>> BEGIN ARTICLE
Additionally, community credit unions must develop a detailed and practical business plan.  The plan must “focus on the accomplishment of the unique financial and operational factors of a community charter.  Community credit unions will be expected to regularly review and to follow…the business plan” which is also subject to review by NCUA examiners.

As NCUA Board Chairman JoAnn Johnson stated, NCUA follows three standards when implementing policy:  it must be thoroughly consistent with CUMAA; it must comply with recognized and historical safety and soundness standards; and it must be implemented with a minim amount of paperwork and unnecessary regulatory burden.

In responding to Congress’s directive to prescribe requirements for “well-defined local communities” that is exactly what NCUA has done. 

As stated by then NCUA board Member Debbie Matz when the changes to the agency’s field of membership policy were adopted: 

I am cognizant of the fact that the statute requires that a proposed community credit union must comprise “a local community, neighborhood, or rural district.” I have given a great deal of thought to the concept of “local community” and what that really means in the year 2003. I have concluded that times have changed and so has the concept of local community. Years ago this might have been the neighborhood in which one lived and worked – perhaps a few city blocks or a town. In this age of advanced communications, accessible public transportation and highway systems and regional shopping malls and business centers, the larger community charters permitted in this regulation are not, in my opinion, inconsistent with the statutory requirements.

Further, I have concluded that size, in and of itself, should not be a factor in determining the validity of a field of membership. It is a commitment to the credit union philosophy of people helping people. This is what credit unions are all about. I believe that one of the distinguishing characteristics of credit unions is the wide array of affordable financial services they offer: $200 loans to a family to prevent their electricity from being turned off; risk-based lending as an alternative to payday loans; branches in very-low-income neighborhoods; and world-class financial literacy programs. Under this rule, the size of a community is no longer the primary focus. Our attention would shift to the real issue – how the credit union would serve everyone in its field of membership.

Perhaps most importantly, larger fields of membership will permit more people to join a credit union and I think that is a really good thing. This (change) will permit credit unions to make their services available to some of the 56 million people who do not have accounts in insured financial institutions.

Despite rhetoric to the contrary, credit union membership has demonstrable limitations. Nonetheless, as recognized by GAO, the Treasury and others, CUMAA contains a number of provisions that authorize credit union membership growth and expansion.  NCUA’s obligation as the regulatory agency charged with implementing these provisions is to permit credit unions to utilize the full extent of the field of membership authority granted to them by Congress, which the agency seeks to do.  Any less from NCUA would be abrogating the responsibilities bestowed on it by Congress.

None of this has the slightest bearing on the tax exemption issue.

Credit Union Member Business Lending Meets A Need that is Not Being Fulfilled Elsewhere

Based on data from the Small Business Administration (SBA) and elsewhere, credit unions that engage in member business lending often fulfill borrowing needs that are not being met by other institutions.  Nonetheless, credit union opponents often focus their criticisms on member business lending activities.
>> END ARTICLE
>> BEGIN SOURCE MATERIAL
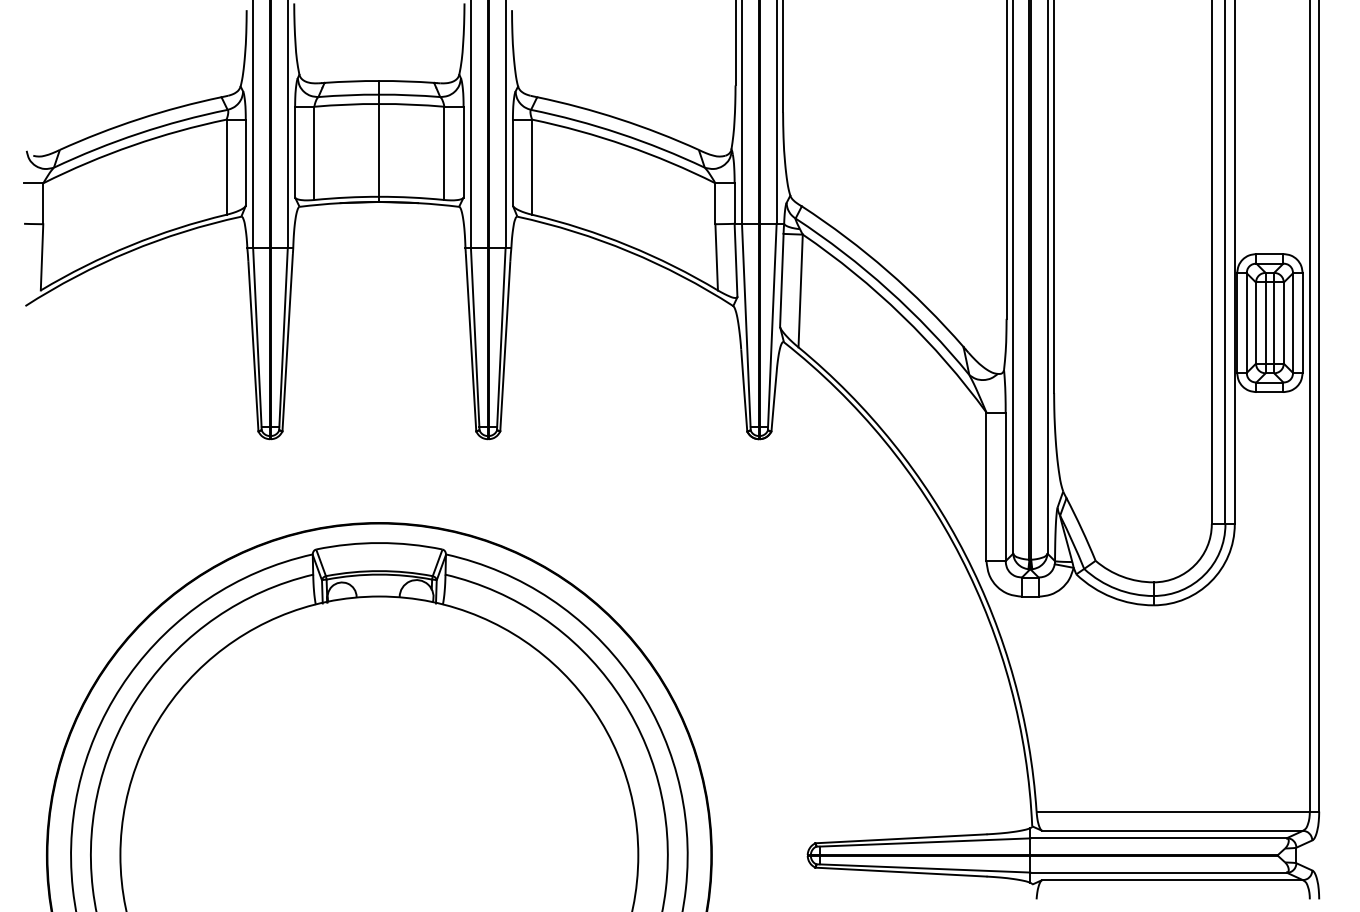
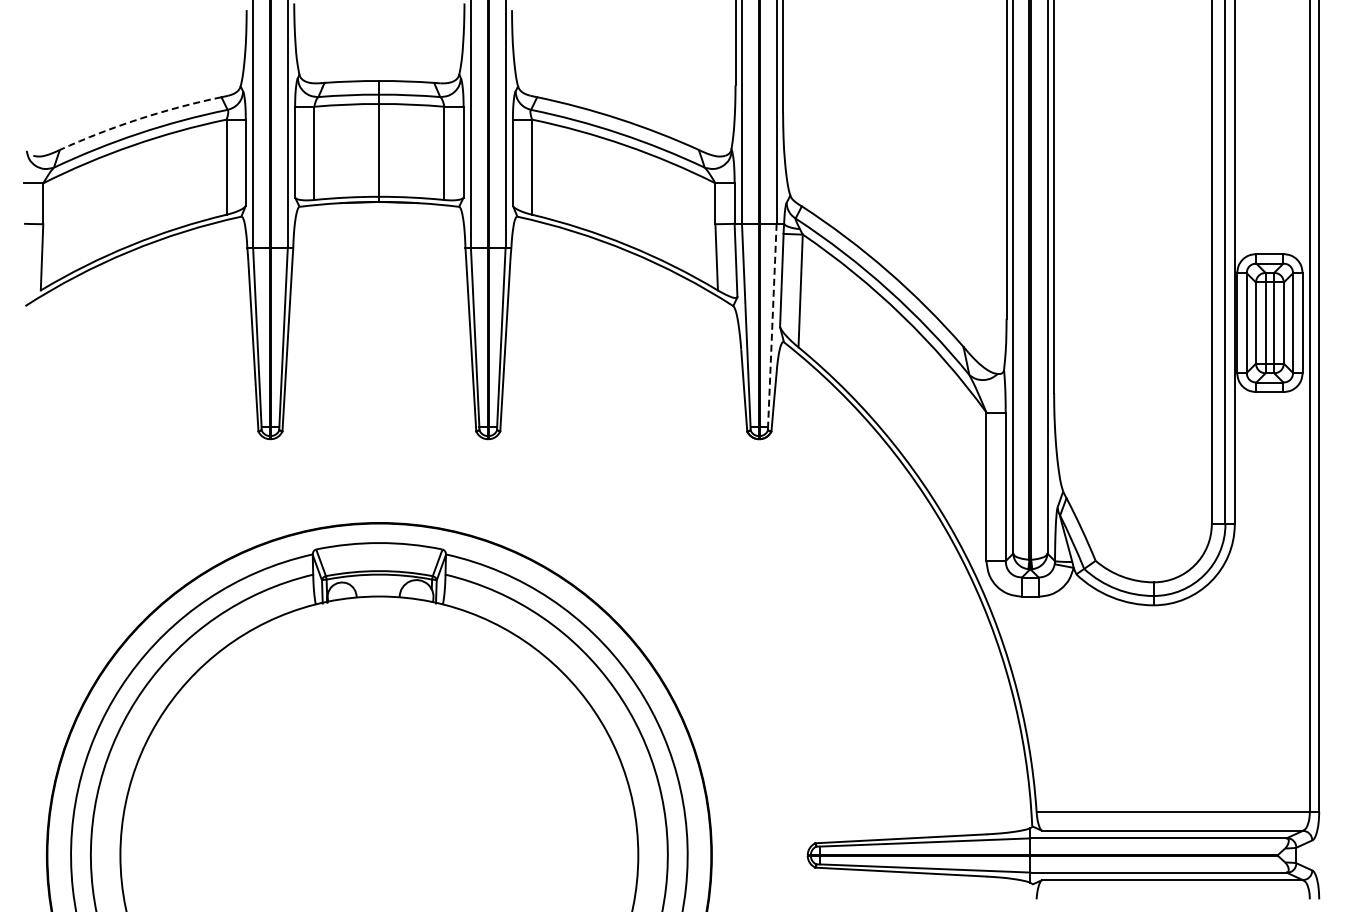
arc at (139, 119): solid -> dashed
line at (772, 325): solid -> dashed
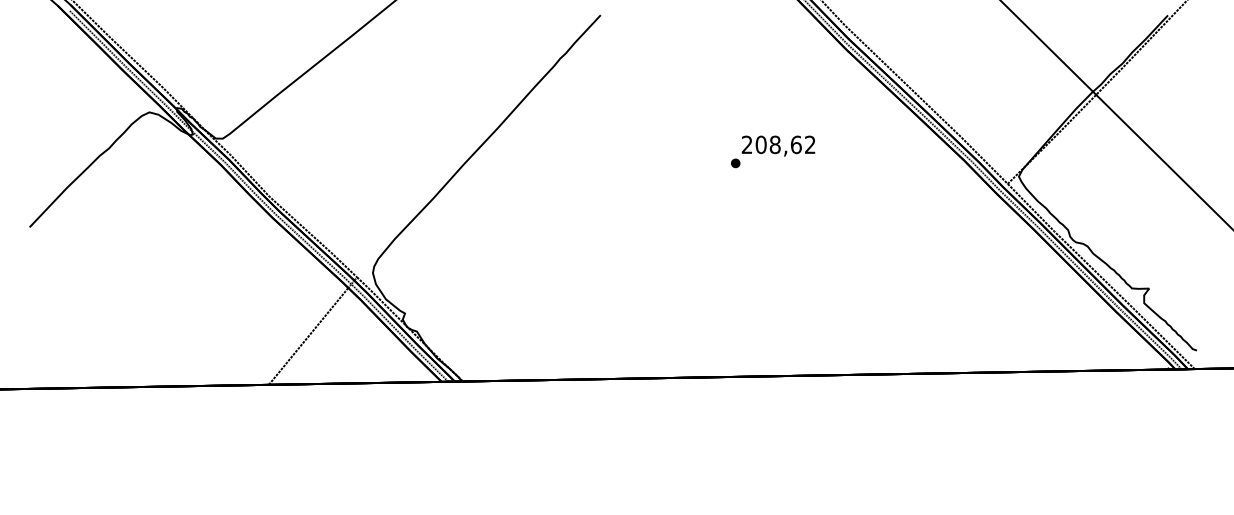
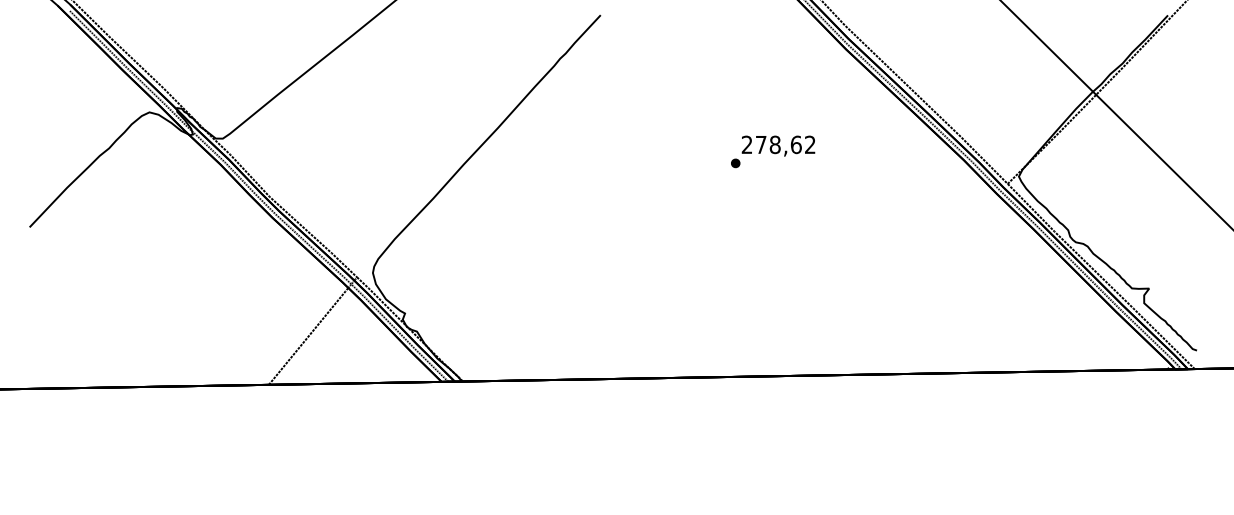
>> END SOURCE MATERIAL
WRITTEN REQUEST 1. In the credit union passage, how many people does Debbie Matz say lack accounts in insured financial institutions?
WRITTEN REQUEST 2. Summarize the credit union passage in three sentences.
WRITTEN REQUEST 3. Reproduce the credit union passage word for word, starting at "As NCUA Board" up to and including "unnecessary regulatory burden.".

EXPECTED ANSWER 1. 56 million

EXPECTED ANSWER 2. Community credit unions must develop a detailed business plan that NCUA examiners may review, and NCUA holds that its field of membership policy meets Congress's directive on "well-defined local communities." Debbie Matz argued that the concept of local community has changed, that size alone should not determine whether a field of membership is valid, and that larger fields of membership let more people join credit unions. The passage also states that credit unions making member business loans often meet borrowing needs that other institutions leave unmet.

EXPECTED ANSWER 3.
As NCUA Board Chairman JoAnn Johnson stated, NCUA follows three standards when implementing policy:  it must be thoroughly consistent with CUMAA; it must comply with recognized and historical safety and soundness standards; and it must be implemented with a minim amount of paperwork and unnecessary regulatory burden.